Endoplasmic reticulum stress is one of the mechanisms of cell apoptosis. In this study, the mechanism of oxymatrine-induced human esophageal cancer Eca-109 cell apoptosis by the endoplasmic reticulum stress pathway was investigated. Eca-109 cells were cultured in vitro with different doses of oxymatrine (0.5, 1, 2 μg/mL) for 48 h. The cell viability and proliferation inhibition rate were examined by MTT assay and cell cycle assay. The apoptosis rate was examined by Annexin V-FITC/propidium iodide assay. The expression of endoplasmic reticulum stress markers, including binding immunoglobulin protein and CCAAT-enhancer-binding protein homologous protein, were determined by real-time quantitative polymerase chain reaction and western blotting, respectively. MTT data showed that oxymatrine significantly inhibited the proliferation of Eca-109 cells. The cell apoptosis rate was quantified by flow cytometry. The expression of binding immunoglobulin protein was markedly downregulated in oxymatrine-treated Eca-109 cells while that of CCAAT-enhancer-binding protein homologous protein was upregulated. Oxymatrine inhibited proliferation and induced apoptosis of human esophageal carcinoma Eca-109 cells. Thus, oxymatrine may be a potential agent for treating human esophageal cancer.
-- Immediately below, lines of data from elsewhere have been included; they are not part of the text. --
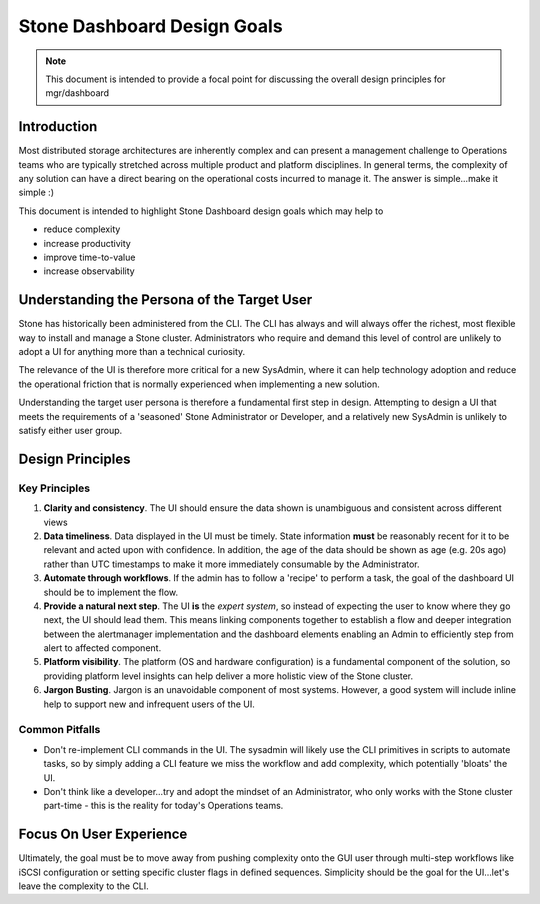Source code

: ===========================
Stone Dashboard Design Goals
===========================

.. note:: This document is intended to provide a focal point for discussing the overall design
   principles for mgr/dashboard

Introduction
============

Most distributed storage architectures are inherently complex and can present a management challenge
to Operations teams who are typically stretched across multiple product and platform disciplines. In
general terms, the complexity of any solution can have a direct bearing on the operational costs
incurred to manage it. The answer is simple...make it simple :)

This document is intended to highlight Stone Dashboard design goals which may help to  

* reduce complexity
* increase productivity
* improve time-to-value
* increase observability

 
Understanding the Persona of the Target User
============================================

Stone has historically been administered from the CLI. The CLI has always and will always offer the
richest, most flexible way to install and manage a Stone cluster. Administrators who require and
demand this level of control are unlikely to adopt a UI for anything more than a technical curiosity.

The relevance of the UI is therefore more critical for a new SysAdmin, where it can help technology
adoption and reduce the operational friction that is normally experienced when implementing a new
solution.

Understanding the target user persona is therefore a fundamental first step in design. Attempting to
design a UI that meets the requirements of a 'seasoned' Stone Administrator or Developer, and a
relatively new SysAdmin is unlikely to satisfy either user group.

Design Principles
=================

Key Principles
______________


#. **Clarity and consistency**. The UI should ensure the data shown is unambiguous and consistent across
   different views
#. **Data timeliness**. Data displayed in the UI must be timely. State information **must** be reasonably
   recent for it to be relevant and acted upon with confidence. In addition, the age of the data should
   be shown as age (e.g. 20s ago) rather than UTC timestamps to make it more immediately consumable by
   the Administrator.
#. **Automate through workflows**. If the admin has to follow a 'recipe' to perform a task, the goal of
   the dashboard UI should be to implement the flow.
#. **Provide a natural next step**. The UI **is** the *expert system*, so instead of expecting the user
   to know where they go next, the UI should lead them. This means linking components together to
   establish a flow and deeper integration between the alertmanager implementation and the dashboard
   elements enabling an Admin to efficiently step from alert to affected component.
#. **Platform visibility**. The platform (OS and hardware configuration) is a fundamental component of the
   solution, so providing platform level insights can help deliver a more holistic view of the Stone cluster.
#. **Jargon Busting**. Jargon is an unavoidable component of most systems. However, a good system will
   include inline help to support new and infrequent users of the UI.


Common Pitfalls
_______________

* Don't re-implement CLI commands in the UI. The sysadmin will likely use the CLI primitives in scripts
  to automate tasks, so by simply adding a CLI feature we miss the workflow and add complexity, which
  potentially 'bloats' the UI.
* Don't think like a developer...try and adopt the mindset of an Administrator, who only works with the
  Stone cluster part-time - this is the reality for today's Operations teams.


Focus On User Experience
========================
Ultimately, the goal must be to move away from pushing complexity onto the GUI user through multi-step
workflows like iSCSI configuration or setting specific cluster flags in defined sequences. Simplicity
should be the goal for the UI...let's leave the complexity to the CLI.
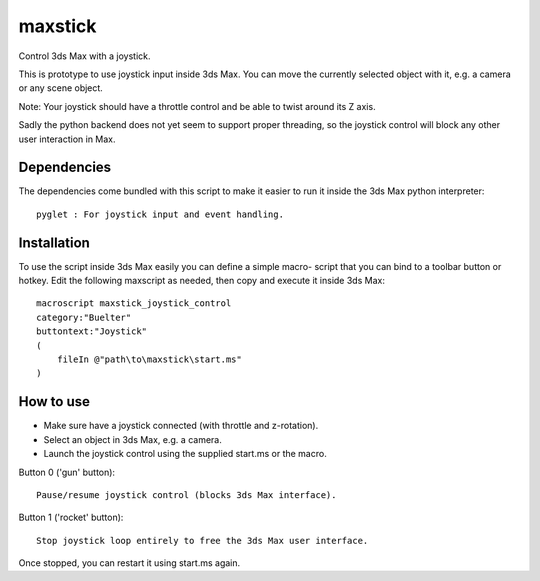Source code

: ========
maxstick
========

Control 3ds Max with a joystick.

This is prototype to use joystick input inside 3ds Max. You can move the
currently selected object with it, e.g. a camera or any scene object.

Note: Your joystick should have a throttle control and be able to twist
around its Z axis.

Sadly the python backend does not yet seem to support proper threading,
so the joystick control will block any other user interaction in Max.


Dependencies
------------

The dependencies come bundled with this script to make it easier to run
it inside the 3ds Max python interpreter::

    pyglet : For joystick input and event handling.


Installation
------------

To use the script inside 3ds Max easily you can define a simple macro-
script that you can bind to a toolbar button or hotkey. Edit the
following maxscript as needed, then copy and execute it inside 3ds Max::

    macroscript maxstick_joystick_control
    category:"Buelter"
    buttontext:"Joystick"
    (
        fileIn @"path\to\maxstick\start.ms"
    )


How to use
----------

- Make sure have a joystick connected (with throttle and z-rotation).
- Select an object in 3ds Max, e.g. a camera.
- Launch the joystick control using the supplied start.ms or the macro.

Button 0 ('gun' button)::

    Pause/resume joystick control (blocks 3ds Max interface).

Button 1 ('rocket' button)::

    Stop joystick loop entirely to free the 3ds Max user interface.

Once stopped, you can restart it using start.ms again.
Keywords: Binding immunoglobulin protein; CCAAT-enhancer-binding protein homologous protein; Human esophageal carcinoma Eca-109 cells; Oxymatrine.

Figure 1

Effects of oxymatrine on apoptotic rate of esophageal cancer Eca-109 cells. After treatment with 0.5, 1, and 2 μg/mL oxymatrine and 2 mg/mL 5-FU for 48 h, the Eca-109 cell apoptosis rate were quantified by Annexin V-FITC and PI double staining. (a) The apoptotic rate was 0.32 ± 0.08% in controls. (b) The apoptotic rate was 16.22 ± 0.19%in the 5-FU group. (c) The apoptotic rate was 2.74 ± 0.29% in the 0.5 μg/ mL oxymatrine-treated group. (d) The apoptotic rate was 9.32 ± 0.18% in the 1 μg/mL oxymatrine-treated group. (e) The apoptotic rate was 12.98 ± 0.54% in the 2 μg/mL oxymatrine-treated group. (f) The apoptotic rate in all groups is shown in the histogram. Comparison with the control group: ^*P < 0.05.

Figure 2

Effects of oxymatrine on the expression of BIP and CHOP in esophageal cancer Eca-109 cells. After treatment with 0.5,1, and 2 μg/ mL oxymatrine and 2 μg/mL 5-FU for 48 h, Eca-109 cells were collected and the relative expression levels of BIP, CHOP, and β-actin were analyzed by real-time PCR. (a) Relative expression of BIP mRNA. (b) Relative expression of CHOP mRNA.

Figure 3

Effects of oxymatrine on the expressions of BIP and CHOP of esophageal cancer Eca-109 cells. After treatment with 0.5, 1, and 2 μg/mL oxymatrine and 2 μg/mL 5-FU for 48 h, Eca-109 cells were collected and the relative expression levels of BIP, CHOP, and β-actin were analyzed by western blotting.